Other Martial Law myths
Sicat made other claims about various aspects of Martial Law that also need to be given proper context or outright corrected.
First, he said near the beginning of his lecture that Martial Law was declared because Marcos “discovered, in his own analysis, that the country was in danger and decided Martial Law was the solution.”
But espousing this view only perpetrates Marcos’ dubious justifications for Martial Law. It also masks the truth that Marcos did it primarily to overextend his stay in power.
Second, Sicat proudly listed down a long list of infrastructure projects built during the regime. He even claimed that on a per-year basis, adjusting for the regime’s 21 years, Marcos would probably still be “the best” when it comes to infrastructure.
But he omitted mentioning that many of those infrastructure projects were extravagant, needless, and largely used as vehicles for corruption.
He did mention in passing the notorious white elephant, the Bataan Nuclear Power Plant: “Unfortunately, this…was not put to use by the successor government for political reasons.” No mention of the myriad problems that went into its construction. No mention of the multimillion-dollar commissions earned by Herminio Disini, the crony broker, and ex-president Marcos himself.

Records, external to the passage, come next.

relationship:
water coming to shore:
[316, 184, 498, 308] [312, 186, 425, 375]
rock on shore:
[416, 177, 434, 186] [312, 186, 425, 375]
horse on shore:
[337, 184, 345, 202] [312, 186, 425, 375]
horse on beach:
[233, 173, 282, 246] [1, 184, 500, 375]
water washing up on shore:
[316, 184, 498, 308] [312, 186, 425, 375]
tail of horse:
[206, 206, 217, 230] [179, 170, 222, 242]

Sicat also mentioned the “protected industries” that were “highly indebted to state financial enterprises,” and which he “criticized in [his] academic work.” But he didn’t say that many of the protections and advantages were coming from the dictator himself, and those firms obtained money from the Marcos government at the behest of the former president himself (hence, the term “behest loans”).

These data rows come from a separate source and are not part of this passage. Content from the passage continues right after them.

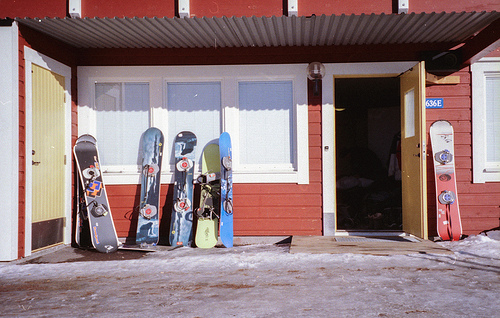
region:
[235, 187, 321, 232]
red siding on exterior of building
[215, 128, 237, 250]
blue snowboard leaning against building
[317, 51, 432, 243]
open wood door with white frame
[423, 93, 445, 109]
address plaque marked 636E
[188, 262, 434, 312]
concrete lightly covered with snow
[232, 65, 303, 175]
windows with shades drawm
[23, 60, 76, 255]
closed yellow door with white frame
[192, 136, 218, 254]
yellow snowboard with black bindings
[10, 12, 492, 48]
tin overhang above doorway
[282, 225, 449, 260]
wooden entrance ramp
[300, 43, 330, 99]
light outside front door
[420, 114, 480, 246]
red and white snow board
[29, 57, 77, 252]
yellow door on front on building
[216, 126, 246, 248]
light blue snow board propped against building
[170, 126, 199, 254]
gray snow board with detailing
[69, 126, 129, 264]
gray snow board with graphics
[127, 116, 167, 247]
gray snow board with graphics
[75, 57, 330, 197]
closed white blinds inside building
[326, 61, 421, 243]
open front door on front of building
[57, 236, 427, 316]
snow and ice on cement in front of building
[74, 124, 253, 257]
Snowboards leaning on outside wall of building.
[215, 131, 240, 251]
Blue snowboard leaning on wall.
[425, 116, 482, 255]
White and red snowboard leaning on wall.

In the latter part of his talk, Sicat also bemoaned the OFW phenomenon, saying that we don’t want a situation where our national income (taking into account OFWs’ earnings) is always ahead of GDP. Instead, we want to attract foreign capital and promote domestic economic activity and job creation.

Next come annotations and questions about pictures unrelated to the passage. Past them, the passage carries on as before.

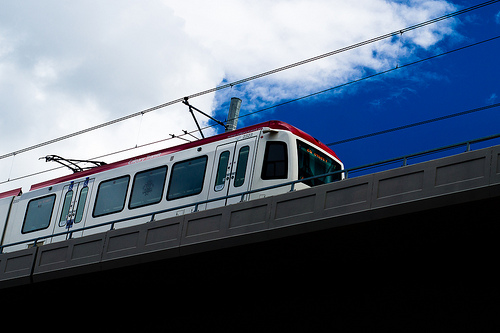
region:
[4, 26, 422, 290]
this is a train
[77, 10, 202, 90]
the sky is partly cloudy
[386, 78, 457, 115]
the sky here is a dark blue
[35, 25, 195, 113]
the clouds here are gray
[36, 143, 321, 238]
this is a commuter train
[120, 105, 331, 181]
the train runs on electricity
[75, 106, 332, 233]
the train is made of metal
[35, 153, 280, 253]
the train is white and red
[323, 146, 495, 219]
the bridge is made of stone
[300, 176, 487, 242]
the stone is gray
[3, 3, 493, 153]
dark blue sky with white clouds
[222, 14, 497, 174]
deep blue clear sky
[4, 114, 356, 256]
elevated train on platform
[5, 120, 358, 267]
red and white train on tracks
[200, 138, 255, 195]
double doors on white train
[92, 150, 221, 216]
clear window panes on train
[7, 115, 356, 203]
red roof on white train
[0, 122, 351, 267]
white train with red roof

But again he neglected to say that the labor exportation policy was a deliberate policy of the Marcos regime, and in fact people were encouraged to work abroad so that the remittances they sent back to their families could be used to replenish our depleting stocks of dollars – depleting precisely because of the ballooning debt of the regime, among other things.
Whitewashing galore
Sicat did not always see eye-to-eye with Marcos, most notably on the continued protection of domestic industries from international competition. Sicat’s push for liberalization was thwarted by strong lobby by industrialists, many of whom were Marcos cronies. Maybe that’s one reason why he exited the regime in 1980, well ahead of the economic crisis.
But more than 50 years since Martial Law was declared, it’s unfortunate that Marcos’ technocrats are still trying to justify or defend the dictatorship. They are still making it appear that the economy back then was stellar and that many things got worse when Marcos was ousted by the People Power Revolution.
It’s bad enough that the “golden age” myths are being perpetuated by vloggers and trolls, but way worse when done by other economists.